==== Texto a ler ====

Ao ECO, Hans Melo conta que foram ouvidos estafetas de várias cidades do país, do Porto ao Algarve, para o desenho da lista de reivindicações que sustentou a paralisação de final de fevereiro e a que será cumprida esta noite. Além do pagamento mínimo, dessa lista consta a exigência de compensações por cada quilómetro percorrido (50 cêntimos por cada quilómetro entre dois e 4,9 quilómetros e um euro por quilómetro para viagens acima dos cinco quilómetros de distância).
Os estafetas querem também que os pedidos duplos sejam pagos individualmente e que acabem os pedidos triplos. Pedem, além disso, que a deslocação até ao ponto de recolha seja remunerada e que as plataformas (Uber, Bolt e Glovo) abram escritórios nas principais cidades, com os quais possam dialogar e reportar eventuais dúvidas ou problemas. Neste momento, indica Hans Melo, a comunicação é feita inteiramente de forma eletrónica.
Outra reclamação dos estafetas tem que ver com os equipamentos que usam para as entregas. “A mochila, a mota, o pneu. Tudo é nosso, não é da plataforma“, realça o porta-voz, que detalha que as mochilas — que custam “30 a 50 euros” — ficam desgastadas “em dois meses”, mas as lojas querem que sejam usadas mochilas novas. “Por que não pedem para as plataformas cobrarem apenas um valor simbólico?“, questiona Hans Melo.
O porta-voz assegura que já houve paralisações semelhantes à que acontecerá esta sexta-feira em França, nos Estados Unidos, no Brasil e no Reino Unido. “Vamos parar até que nos ouçam“, assevera.
Contratos de trabalho: sim ou não?
Do caderno de encargos dos estafetas há uma ausência que não pode deixar de merecer atenção: não há qualquer menção a contratos de trabalho. Aliás, num vídeo partilhado na comunidade de Whastapp, Hans Melo rejeita essa hipótese, referindo que “a briga” é entre os estafetas e as plataformas, e não inclui o Governo.
“A nossa luta é contra as plataformas, neste momento. Um contrato seria baseado em quê? Em que leis? Seria baseado em leis ultrapassadas. Vai considerar a hora a que saí de casa? E as horas extra?“, inquire o porta-voz, em conversa com o ECO.
Hans Melo vai mais longe e dá o exemplo dos “estafetas privados” que hoje são empregados de algumas cadeias de fast food. “Não são só estafetas. Também vão para a linha de produção. Limpam as casas de banho“, alerta. E acrescenta que, a haver um contrato de trabalho com as plataformas, o salário mínimo nacional (hoje em 820 euros) com referência também não seria interessante. “Qual estafeta aceitaria?”, pergunta.
Além disso, Hans Melo relata que a própria Autoridade para as Condições do Trabalho (ACT) tem falhado, uma vez que, nas inspeções, procura saber, primeiro, se há pagamentos em atraso à Segurança Social. “Poucos quiseram falar com a ACT com medo da justiça portuguesa“, explica o porta-voz.

====

- [Trabalho pedido]:
Por favor, transcreva na íntegra o trecho do texto sobre os estafetas que começa nas palavras "Os estafetas querem" e acaba em "questiona Hans Melo.".

==== Material fornecido ====

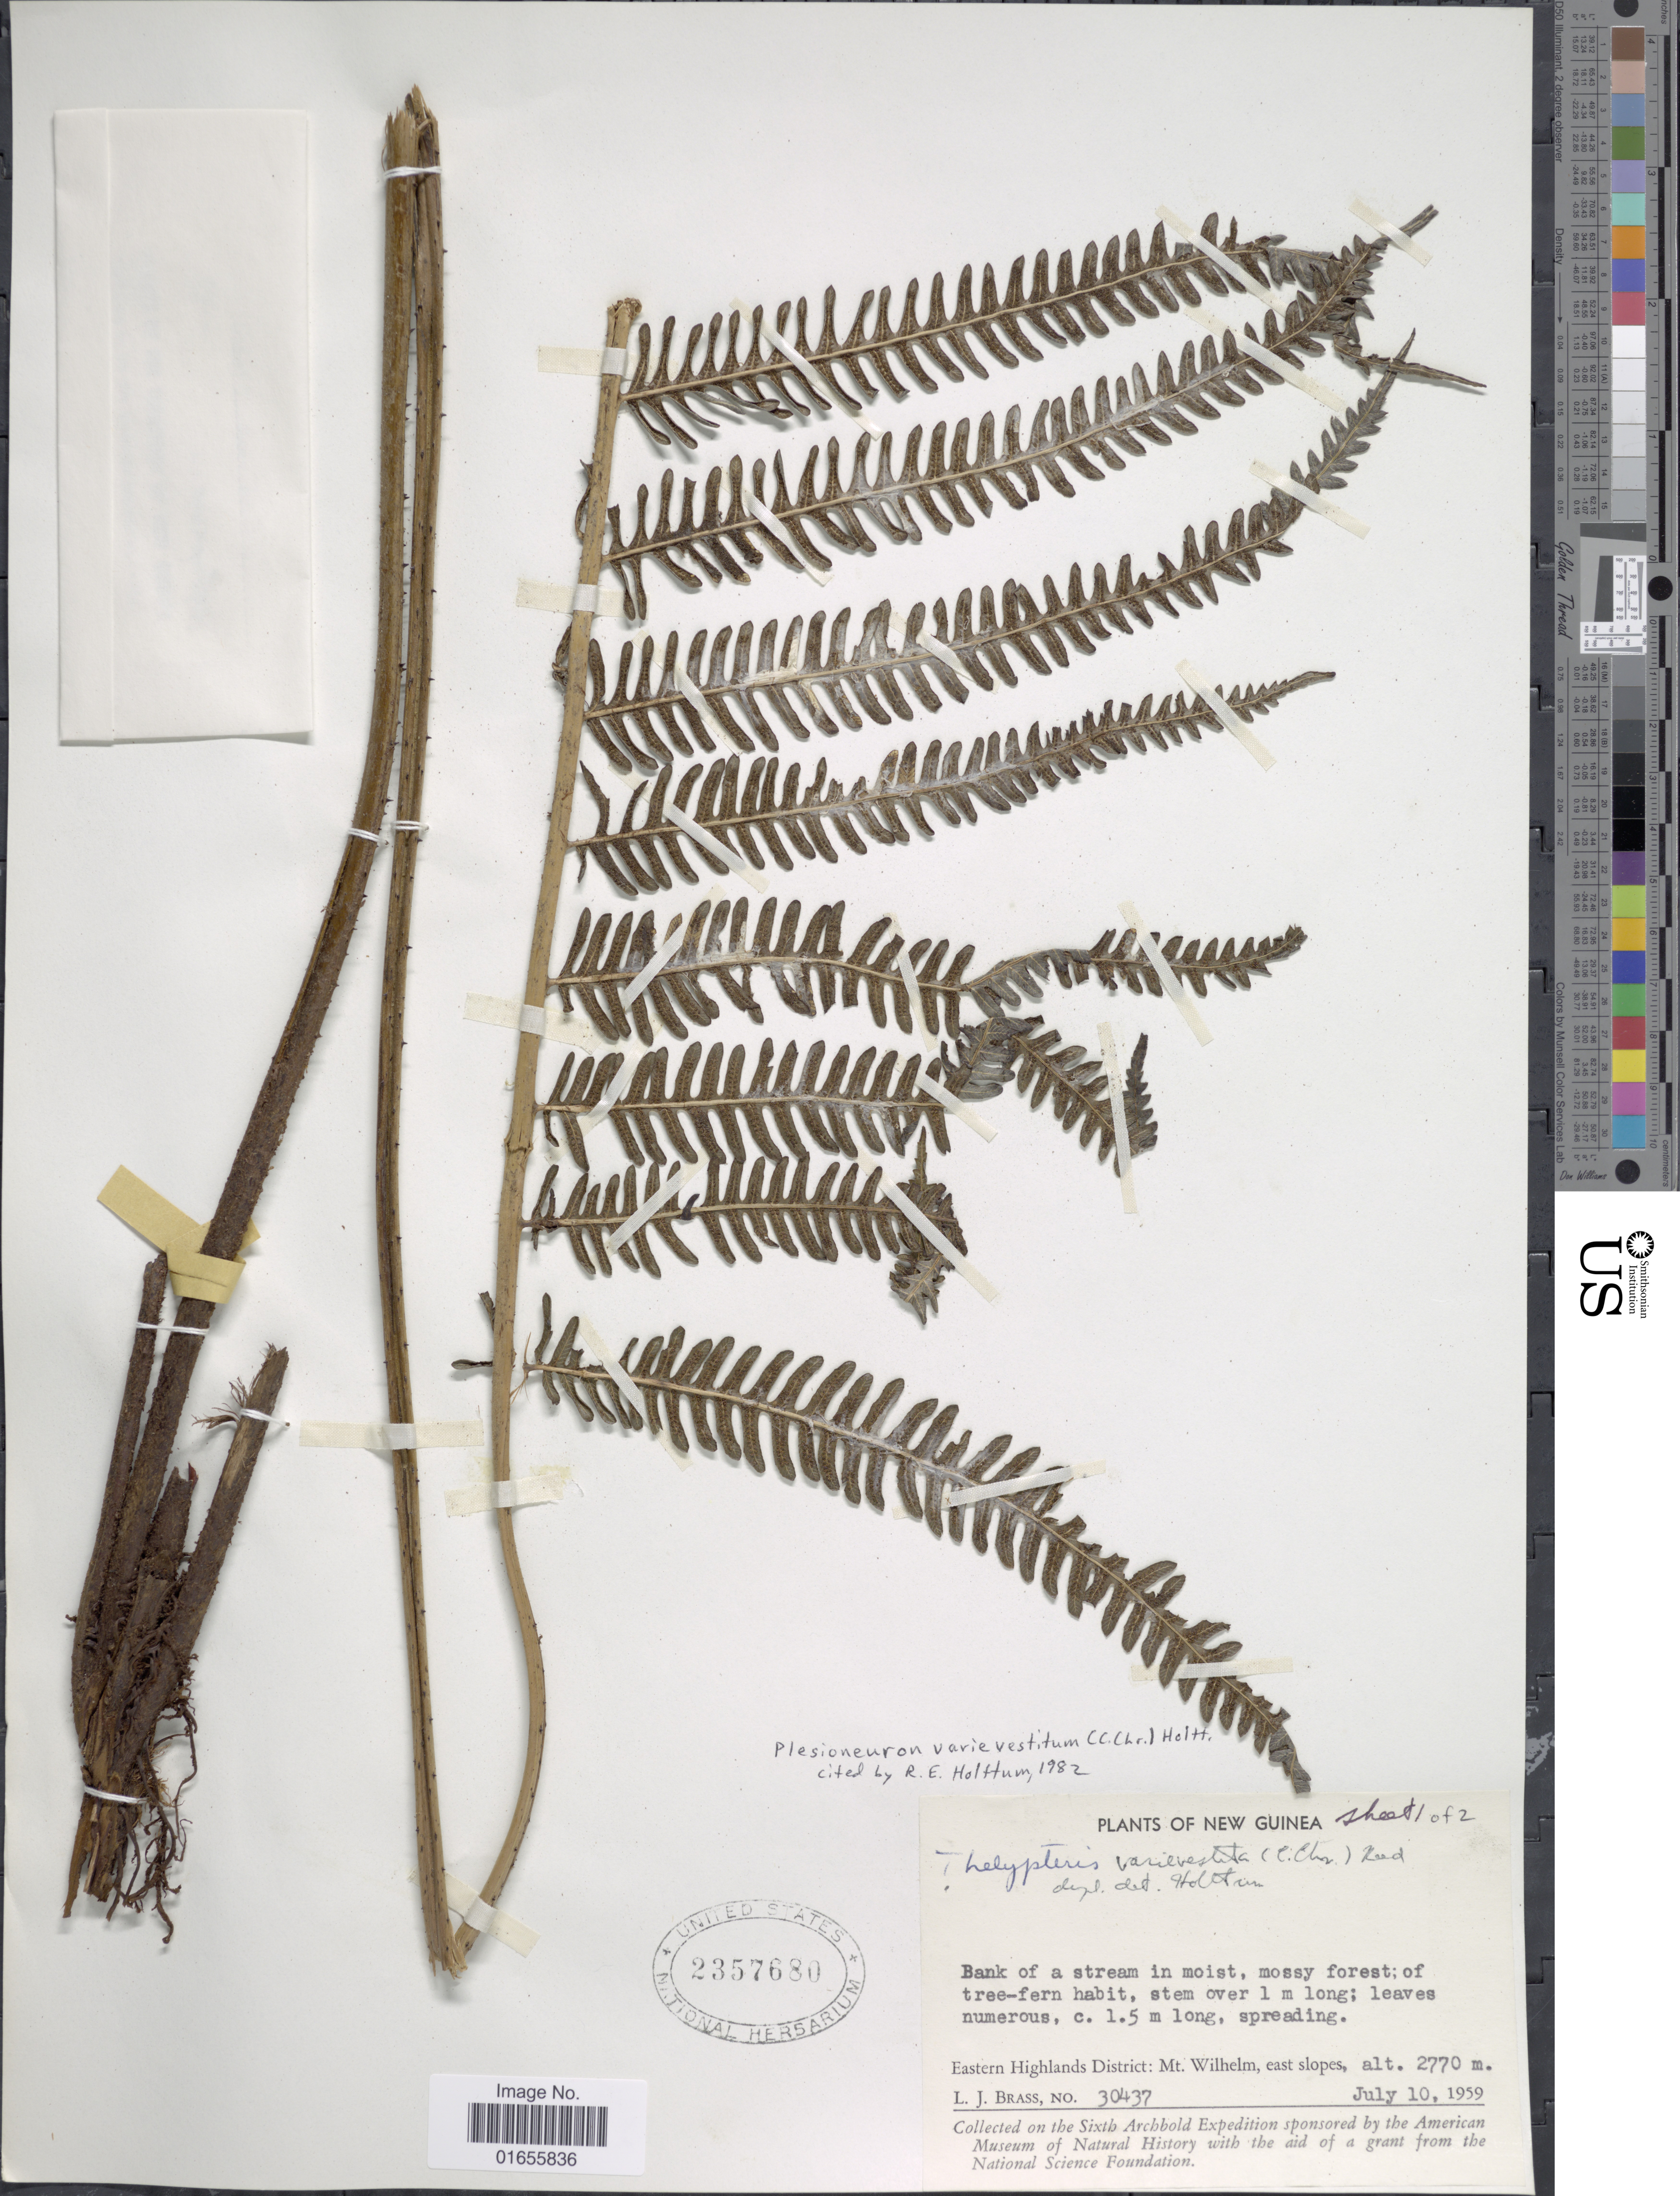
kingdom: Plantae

====
==== Material fornecido ====

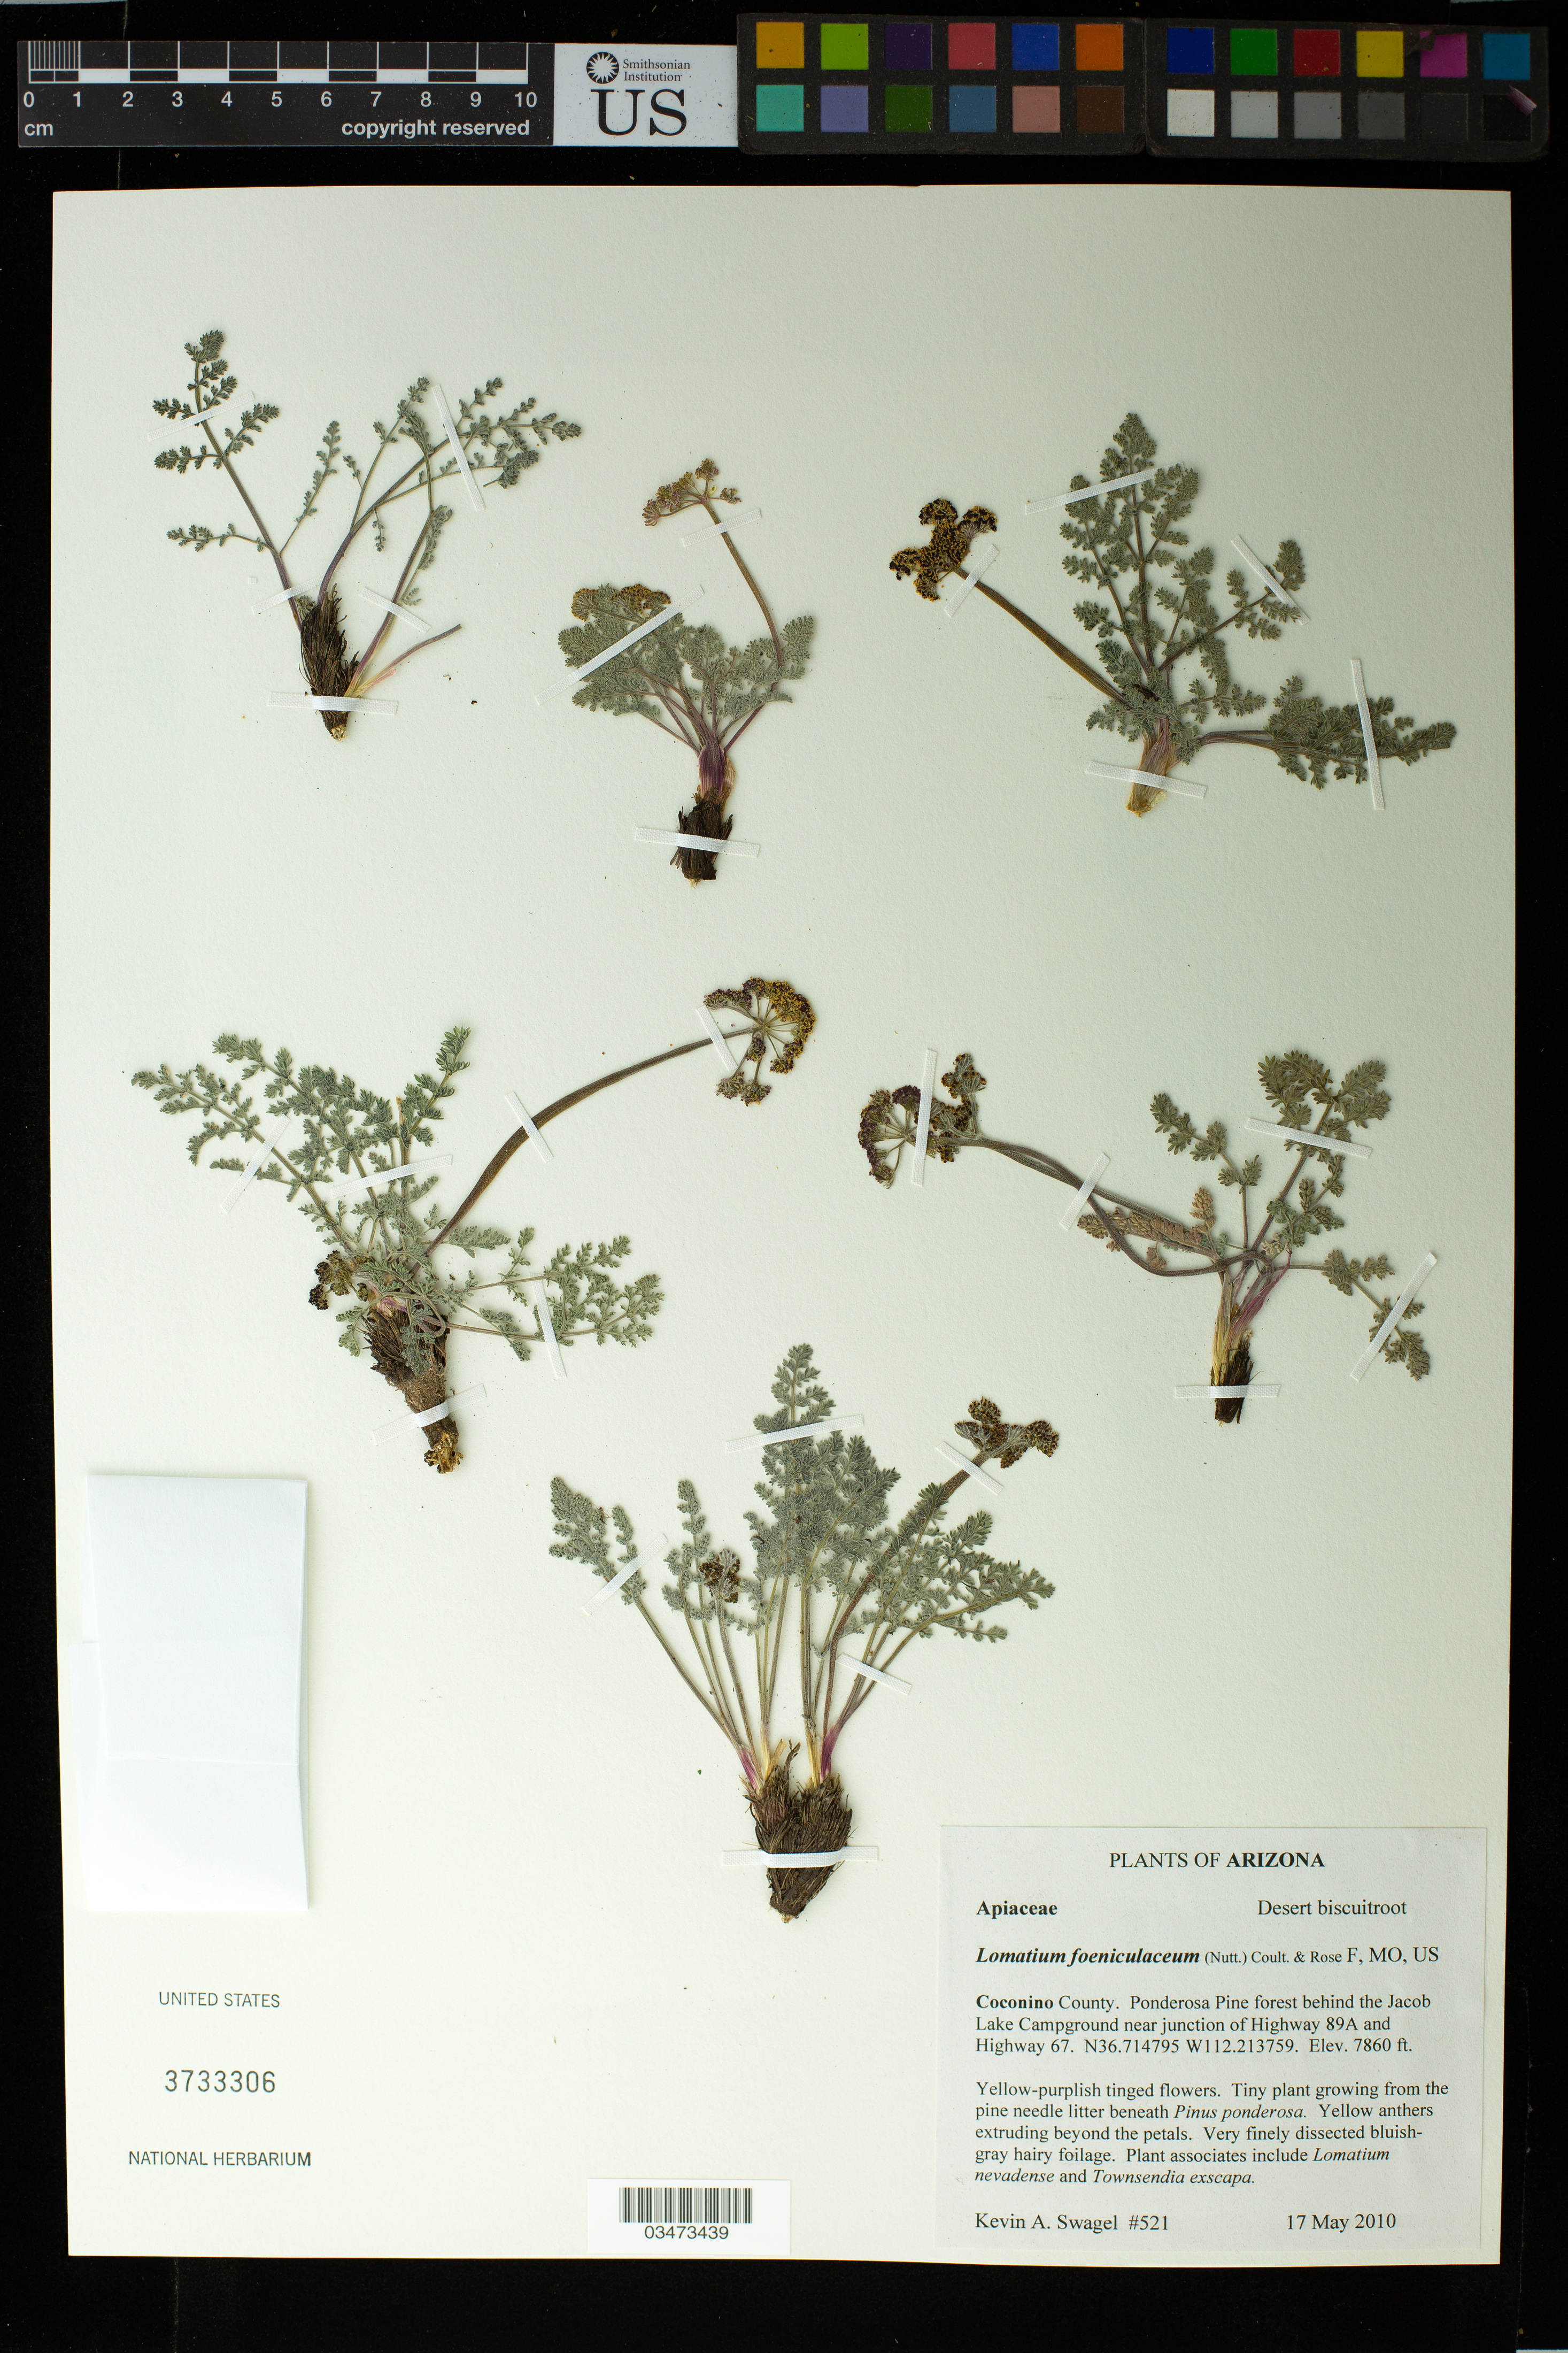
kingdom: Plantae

====

- [Resposta]:
Os estafetas querem também que os pedidos duplos sejam pagos individualmente e que acabem os pedidos triplos. Pedem, além disso, que a deslocação até ao ponto de recolha seja remunerada e que as plataformas (Uber, Bolt e Glovo) abram escritórios nas principais cidades, com os quais possam dialogar e reportar eventuais dúvidas ou problemas. Neste momento, indica Hans Melo, a comunicação é feita inteiramente de forma eletrónica.
Outra reclamação dos estafetas tem que ver com os equipamentos que usam para as entregas. “A mochila, a mota, o pneu. Tudo é nosso, não é da plataforma“, realça o porta-voz, que detalha que as mochilas — que custam “30 a 50 euros” — ficam desgastadas “em dois meses”, mas as lojas querem que sejam usadas mochilas novas. “Por que não pedem para as plataformas cobrarem apenas um valor simbólico?“, questiona Hans Melo.